WHAT TO WORK ON:
**a.** Answer these questions about the piece on the Mythos:
(i) On what page and in what chapter of ZMM does Pirsig call man's cultural medium "The Mythos"?
(ii) In Pirsig's analogy, what is the front edge of the locomotive?
(iii) Whose theory of Autopoiesis is one of the writer's current research areas?
**b.** Which parts of the train does Pirsig's analogy in the piece on the Mythos name, and what does each stand for?
**c.** Reproduce the piece on the Mythos from "One of my current" to "critical assumptions.".

DOCUMENT SEGMENT:
○ ○ ○ ○
ROGER'S VERSION OF THE MYTHOS TO LOGOS


THE MYTHOS

On page 317 (Ch 28) of ZMM,Pirsig calls man's cultural medium "The Mythos".  
He defines it as the whole train of collective consciousness of communicating 
mankind.  His analogy is that Quality is the track, DQ is the front edge of 
the locomotive, and the static creations -- the mythos derived of man and his 
relation with quality -- are the boxcars.

LANGUAGE AND DISTINCTION AND 
THEIR CONTRIBUTIONS TO THE MYTHOS

One of my current research areas is Humberto Maturana's theory of Autopoiesis 
and how it does, and doesn't, fit in with the MOQ.  I believe a brief 
extension of the discussion to include some of Maturana's ideas can be 
helpful at enlightening the discussion, or at least of laying bare my 
critical assumptions.
○ ○ ○ ○
DATASET ENTRIES:
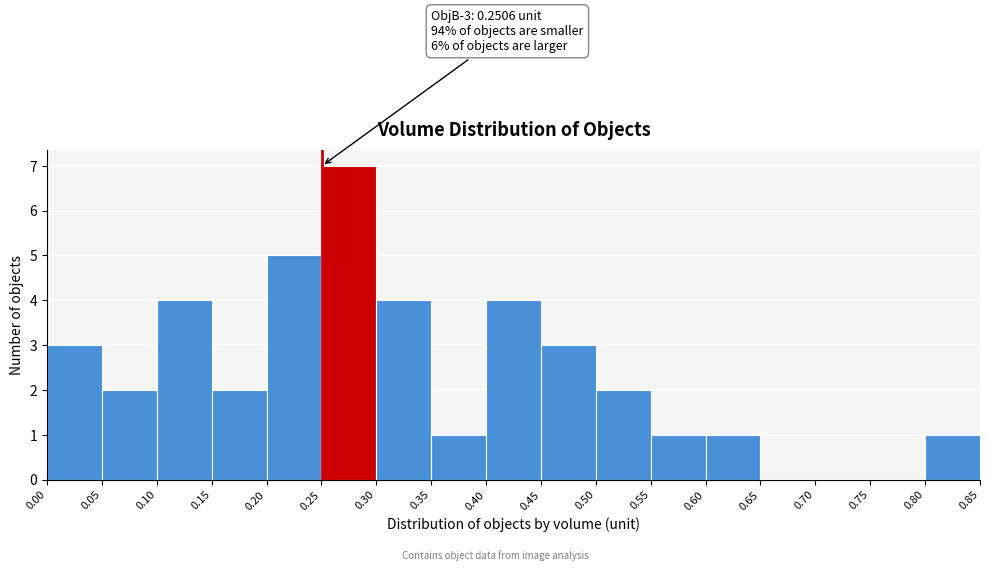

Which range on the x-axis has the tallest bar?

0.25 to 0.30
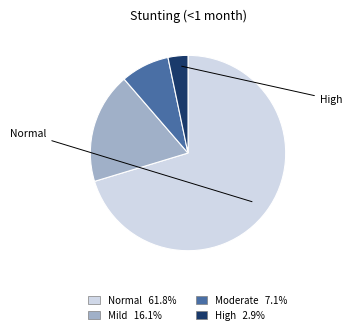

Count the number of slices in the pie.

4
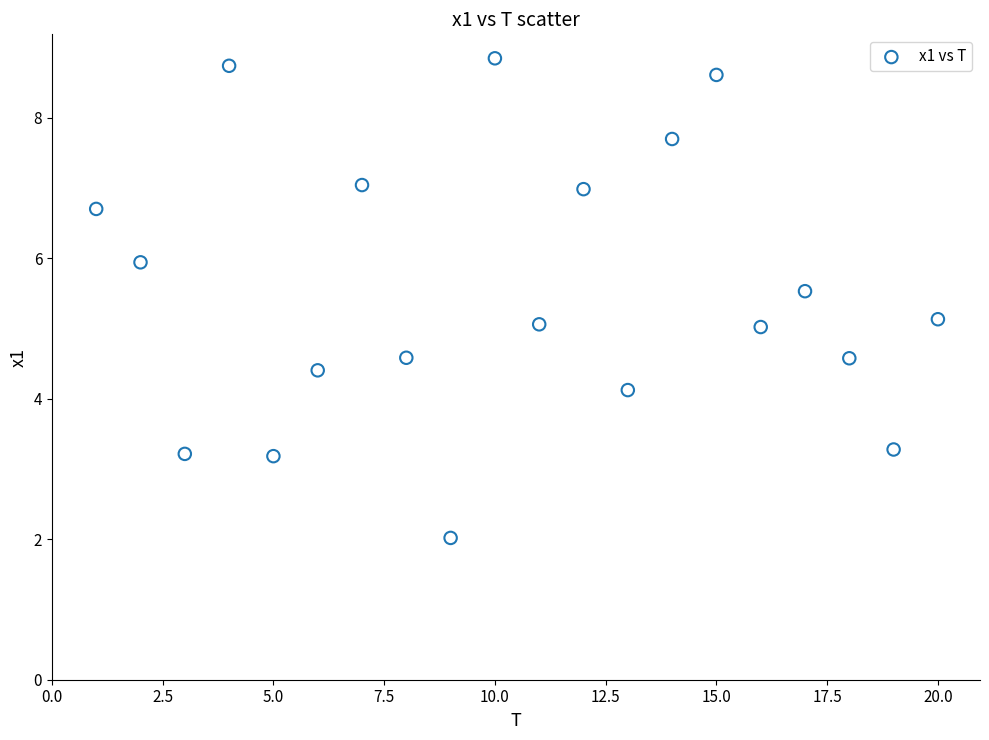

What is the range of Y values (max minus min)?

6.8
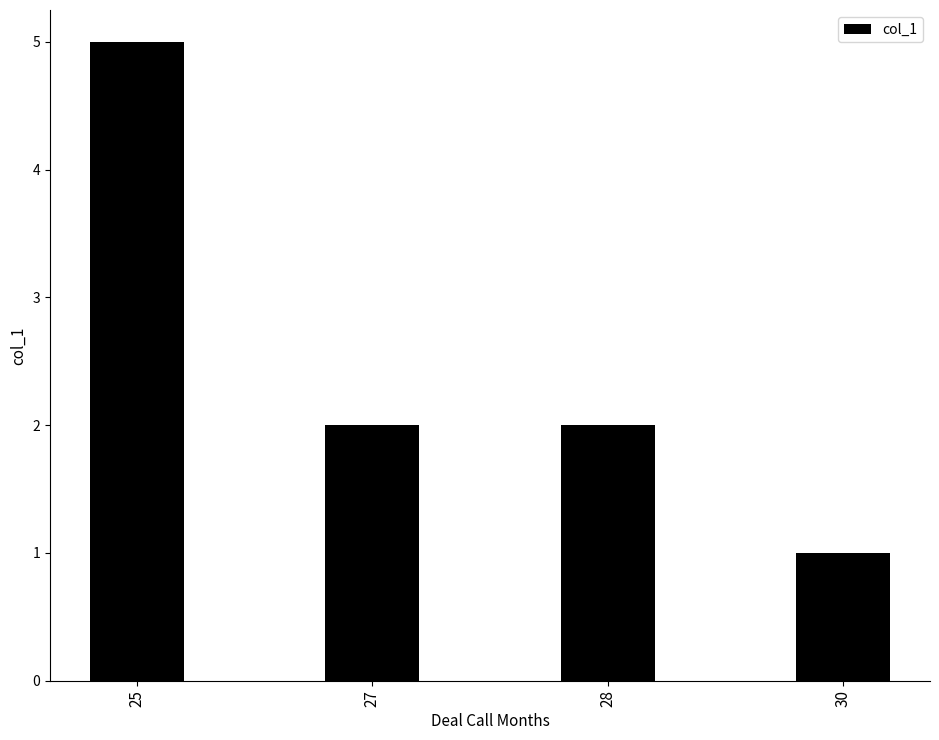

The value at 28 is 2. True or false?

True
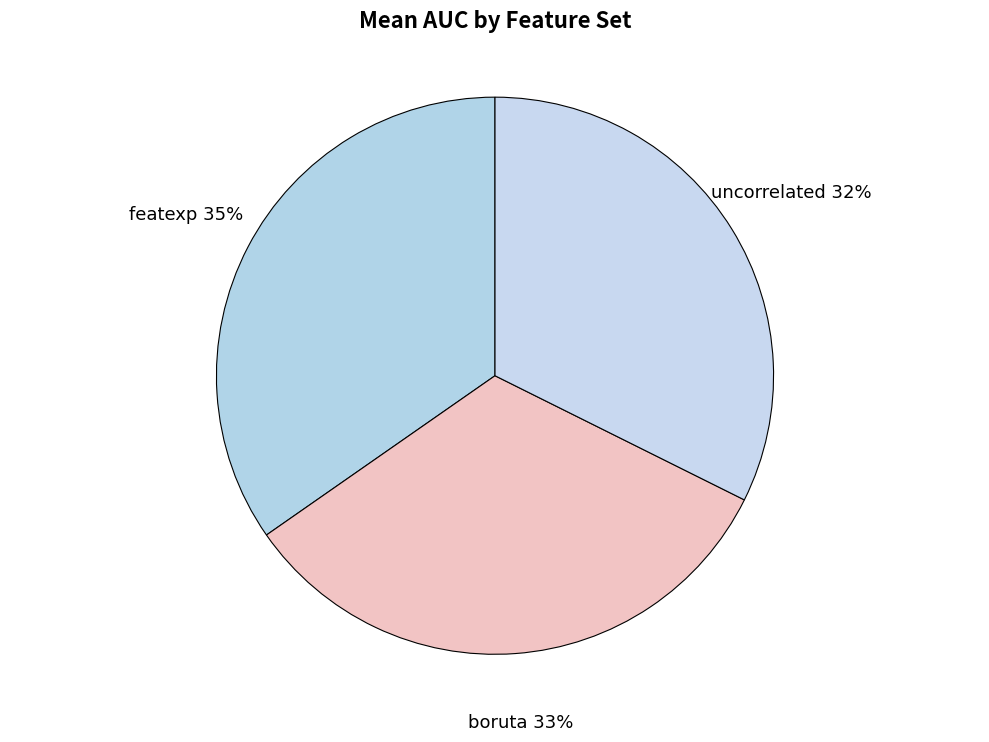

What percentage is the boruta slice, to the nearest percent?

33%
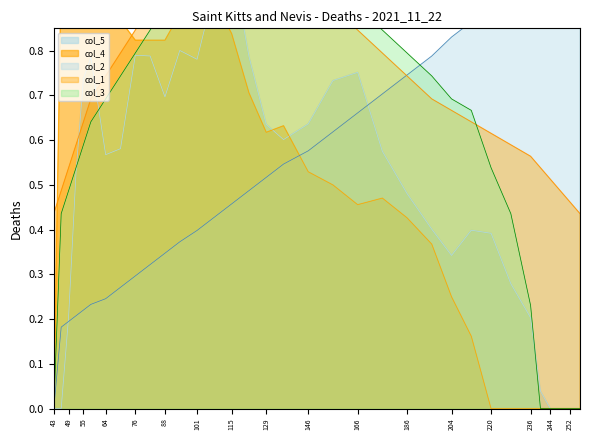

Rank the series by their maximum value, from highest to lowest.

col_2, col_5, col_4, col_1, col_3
○ ○ ○ ○
ANSWERS BELOW:
**a.**
(i) Page 317, Chapter 28
(ii) DQ
(iii) Humberto Maturana's

**b.**
- The track: Quality
- The front edge of the locomotive: DQ
- The boxcars: the static creations, the mythos derived of man and his relation with quality

**c.**
One of my current research areas is Humberto Maturana's theory of Autopoiesis 
and how it does, and doesn't, fit in with the MOQ.  I believe a brief 
extension of the discussion to include some of Maturana's ideas can be 
helpful at enlightening the discussion, or at least of laying bare my 
critical assumptions.